In the (fictional) Viagra Pavilion, visitors can walk through a simulated penile environment aglow with pulsating blood vessels while sipping their Buds through tubes. (Not that it looks anything like a penis – no red-blooded American male would ever knowingly enter such a thing. It’s just a walkway in a tube festooned with pulsating red racing lights).
At the end, the visitors are ejaculated as it were — there’s steep ramp at the end, which causes the visitors to speed up as they egress — into an area populated with beautiful female models in cheerleader costumes. The “cheerleaders” escort them to physicians who, after a brief “examination” (just a few questions really – why should they do more? They get free Super Bowl tickets for their service!), hand them free trial packets of Viagra. (Perhaps this is a bit far fetched. It could be that the girls or fake doctors just give them coupons for free trails after they get a prescription from a real doctor somewhere else.)
Blue bus tours of Jacksonville’s “red light” district are also offered.
Could This Happen?
I hope not! I’ve heard of blue pills being offered at events like concerts and at night clubs. Perhaps these are Viagra or merely sugar pills. As a result, there has been a lot of buzz about Viagra and urban legends generated. Can anyone say if this is the result of “event marketing?”
Pharma marketers are often advised to take a lesson from packaged goods marketers — most often by packaged goods marketers recently transplanted to the pharma industry. Pharma marketers are new to dealing directly with consumers. This is why many packaged goods marketers have been recruited by pharma companies – – to give pharma more experience with consumer marketing techniques.
These PG transplants will drive DTC to new lows, which can be seen in recent erectile dysfunction (ED) drug ads — Levitra is a good example — that appeal to the emotions rather than to the intellect. That is, they make you WANT the product because it promises to make you FEEL GOOD! Hey, every guy wants a better sexual “experience!”

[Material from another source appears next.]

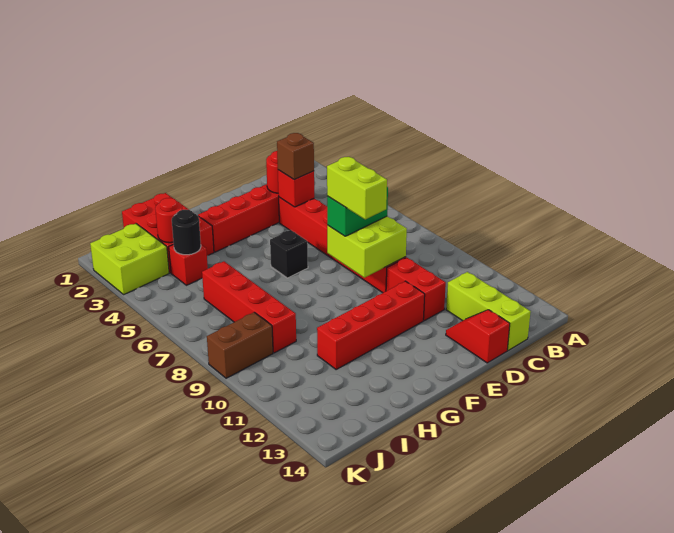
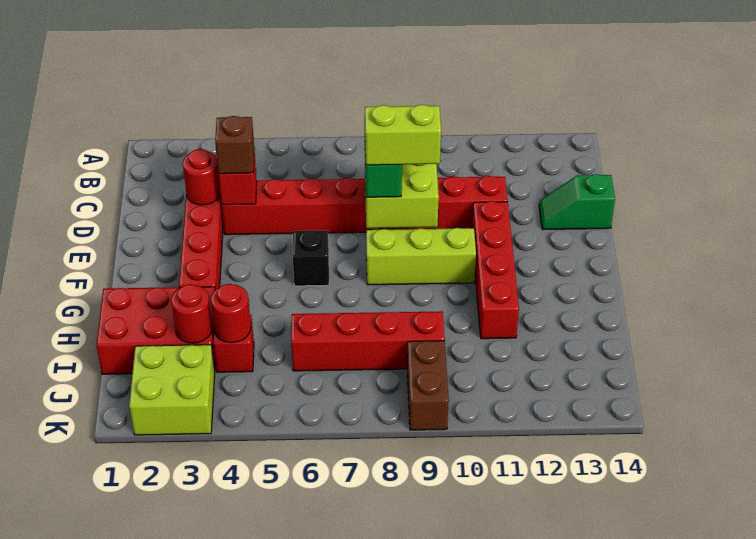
lime brick C12:C14 level 1 -> lime brick F8:F10 level 1
red slope D13:D14 level 1 top 14 -> green slope D13:D14 level 1 top 14
black round brick I4 level 2 -> red round brick I4 level 2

What’s Good for the Gander Is Not Good for the Goose!
It’s funny that the product that has brought the most attention to the problem with DTC ads is not in the ED category, but in the pain category – Vioxx. I venture to suppose that the vast majority of Vioxx users were women – I bet about 70%. Anyway, pain is not a male emotion that consumer ads can play off of and most pain remedy ads I have seen feature women sufferers. Not coincidentally, most Senators who criticize DTC, being men, have found Vioxx rather than Levitra to be a convenient target. Wink, wink, nod, nod, ‘nuf said, eh what?
Anyway, now that DTC advertising is coming under increasing attack (see, for example, “How the FDA Can Fix DTC“), it is time for the pharma industry to reject the packaged goods marketer’s repertoire. While I don’t really believe that Pfizer would ever host anything like the fictional “Get It Up” pavilion mentioned here, they do give away samples of their products just like every other pharmaceutical company. This has been a staple of pharma marketing for years. Luckily, this is only done — as far as I know — within the legitimate confines of the doctor-patient relationship. I hope it stays that way.